Aufgaben bearbeiten ->
#1 Welcher Teil des Mondes ist laut dem Auszug über Indiens Mondmission noch nie vor Ort untersucht worden?
#2 Aktualisiere den Auszug über Indiens Mondmission von "Der Mondsüdpol wird" bis "Bis jetzt nicht." und gib ihn wieder, wobei "Prestigegewinn" durch "Ansehensgewinn" ersetzt wird.

Vorliegender Auszug ->
• • • •

Der Rover von "Chandrayaan-2"

ISRO

Der Rover von „Chandrayaan-2“

„Der Grund, warum Indien überhaupt ein Raumfahrtprogramm verfolgt, ist Indiens Stellung in der Welt“, betont Singh. Indien sei ein Schwellenland, irgendwo zwischen einem Entwicklungsland und einem Industrieland. „Startet ein Land aber ein Weltraumprogramm, steigt es damit automatisch in die Riege der entwickelten Länder auf.“ Der Zugang ins All also ist mit viel Prestige verbunden. Aber der Ehrgeiz Indiens habe auch wirtschaftliche Gründe, so Singh. „Hätte Indien kein Weltraumprogramm, müssten wir diesen Service irgendwo anders kaufen - und das käme uns am Ende teurer.“

Der Mondsüdpol wird indisch

Und so macht sich Indien also ohne Hilfe auf zum Mond – nicht irgendwohin auf die Mondoberfläche, sondern zu einer bestimmten Stelle. Denn außer Prestigegewinn wolle Indien auch wissenschaftlich etwas erreichen, ergänzt Sriram Bhiravarasu vom Lunar and Planetary Science Institute im texanischen Houston. „Der Südpol des Mondes ist überhaupt noch nie vor Ort untersucht worden“, sagt der indische Wissenschaftler. „Es hat noch nie jemand einen Rover auch nur in seine Nähe geschickt.“

Bis jetzt nicht.

• • • •

Übungsdaten ->
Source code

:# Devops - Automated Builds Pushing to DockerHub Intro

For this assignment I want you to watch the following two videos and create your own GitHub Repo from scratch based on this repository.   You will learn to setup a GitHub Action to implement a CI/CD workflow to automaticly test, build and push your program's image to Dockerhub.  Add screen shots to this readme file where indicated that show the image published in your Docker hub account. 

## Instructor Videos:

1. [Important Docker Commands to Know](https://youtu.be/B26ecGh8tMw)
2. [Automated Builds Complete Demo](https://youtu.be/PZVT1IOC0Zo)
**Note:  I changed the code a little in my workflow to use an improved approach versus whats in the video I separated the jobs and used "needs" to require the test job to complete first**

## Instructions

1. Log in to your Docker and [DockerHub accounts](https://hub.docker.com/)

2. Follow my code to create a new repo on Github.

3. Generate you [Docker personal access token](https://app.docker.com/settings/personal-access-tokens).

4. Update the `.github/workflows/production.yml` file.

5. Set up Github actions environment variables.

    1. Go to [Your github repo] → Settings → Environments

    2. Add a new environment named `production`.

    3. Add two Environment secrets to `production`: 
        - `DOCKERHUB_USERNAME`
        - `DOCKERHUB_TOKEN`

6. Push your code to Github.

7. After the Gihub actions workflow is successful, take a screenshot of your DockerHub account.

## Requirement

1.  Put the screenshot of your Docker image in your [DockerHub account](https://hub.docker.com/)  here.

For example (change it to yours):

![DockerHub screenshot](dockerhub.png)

• • • •

Lösungen ->
#1 Der Südpol des Mondes.

#2
Der Mondsüdpol wird indisch

Und so macht sich Indien also ohne Hilfe auf zum Mond – nicht irgendwohin auf die Mondoberfläche, sondern zu einer bestimmten Stelle. Denn außer Ansehensgewinn wolle Indien auch wissenschaftlich etwas erreichen, ergänzt Sriram Bhiravarasu vom Lunar and Planetary Science Institute im texanischen Houston. „Der Südpol des Mondes ist überhaupt noch nie vor Ort untersucht worden“, sagt der indische Wissenschaftler. „Es hat noch nie jemand einen Rover auch nur in seine Nähe geschickt.“

Bis jetzt nicht.